■ **Excerpted records**:
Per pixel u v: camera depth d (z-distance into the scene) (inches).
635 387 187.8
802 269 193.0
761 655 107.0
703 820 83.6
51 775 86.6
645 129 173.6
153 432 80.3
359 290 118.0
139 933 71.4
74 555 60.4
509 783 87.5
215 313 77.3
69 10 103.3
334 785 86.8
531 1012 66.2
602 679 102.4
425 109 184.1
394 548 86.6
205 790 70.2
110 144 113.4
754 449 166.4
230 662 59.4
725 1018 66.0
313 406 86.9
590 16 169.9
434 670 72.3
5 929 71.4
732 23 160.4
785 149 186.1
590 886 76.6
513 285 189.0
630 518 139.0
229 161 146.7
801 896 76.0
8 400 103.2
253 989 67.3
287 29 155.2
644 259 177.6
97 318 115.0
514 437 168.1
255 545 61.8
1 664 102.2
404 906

■ **Task to complete**: Write out the entries verbatim, all of them.

■ **Answer section**:
Per pixel u v: camera depth d (z-distance into the scene) (inches).
635 387 187.8
802 269 193.0
761 655 107.0
703 820 83.6
51 775 86.6
645 129 173.6
153 432 80.3
359 290 118.0
139 933 71.4
74 555 60.4
509 783 87.5
215 313 77.3
69 10 103.3
334 785 86.8
531 1012 66.2
602 679 102.4
425 109 184.1
394 548 86.6
205 790 70.2
110 144 113.4
754 449 166.4
230 662 59.4
725 1018 66.0
313 406 86.9
590 16 169.9
434 670 72.3
5 929 71.4
732 23 160.4
785 149 186.1
590 886 76.6
513 285 189.0
630 518 139.0
229 161 146.7
801 896 76.0
8 400 103.2
253 989 67.3
287 29 155.2
644 259 177.6
97 318 115.0
514 437 168.1
255 545 61.8
1 664 102.2
404 906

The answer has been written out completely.